The representation of semantic similarities between object concepts in the brain: a hypergraph-based model
© Skiker and Maouene; licensee BioMed Central Ltd. 2014
Published: 21 July 2014
The understanding of how semantic similarities between object concepts are reflected in the brain is a fundamental issue in cognitive neuroscience [1, 2].fMRI studies have provided evidence that similar objects are grouped or clustered together into categories along a number of semantic features including visual, functional, tactile, sound, smell, taste and action features[3, 4].

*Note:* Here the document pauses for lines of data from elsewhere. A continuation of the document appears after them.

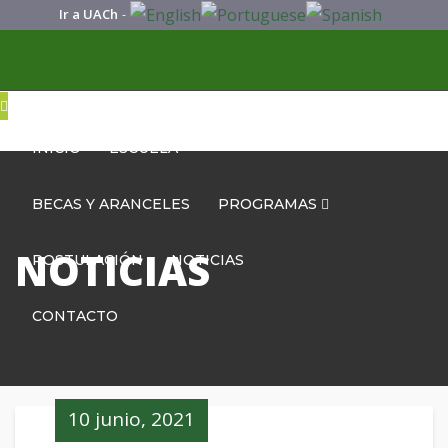
Ir a UACh
-
INICIO
ESCUELA
BECAS Y ARANCELES
PROGRAMAS
NOTICIAS
POSTULACIÓN
NOTICIAS
CONTACTO
10 junio, 2021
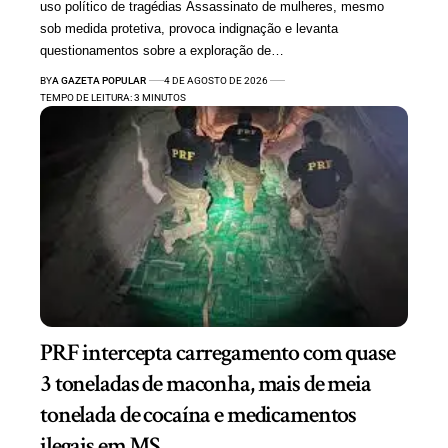
uso político de tragédias Assassinato de mulheres, mesmo
sob medida protetiva, provoca indignação e levanta
questionamentos sobre a exploração de…
BY
A GAZETA POPULAR
4 DE AGOSTO DE 2026
TEMPO DE LEITURA: 3 MINUTOS
PRF intercepta carregamento com quase
3 toneladas de maconha, mais de meia
tonelada de cocaína e medicamentos
ilegais em MS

In this study, we propose to represent semantic similarities between objects with the mathematical model of hypergraph, a generalization of the graph model. The benefits of using hypergraphs for representing object similarities are threefold. First, links between objects, called hyperedges, connect a set of nodes and not just binary nodes as in graphs, such that the complexity of the similarities between objects can be preserved. Second, and unlike in graphs, links in hypergraphs keep their semantic, such that the semantic path between the similarities can be traced. Third, in a hypergraph, the clusters of objects overlap, because one category can share one or more of its semantic features with one or more categories and, by extension, a group of categories. We build a hypergraph for objects and their features based on the results available in neuroimaging studies including 1)-studies that have addressed the issue of how semantic similarities between object concepts are reflected in the brain [1, 2], 2) studies that have examined how object concepts of different categories are organized in the brain [3, 4, 6], and also 3)-studies that have investigated the differences and similarities for processing object-related nouns and action-related verbs in the brain.
To summarize, hypergraphs provide an important approach for representing similarities between objects in the brain from the semantic perspective and provide a useful structure for representing clusters-based similarity.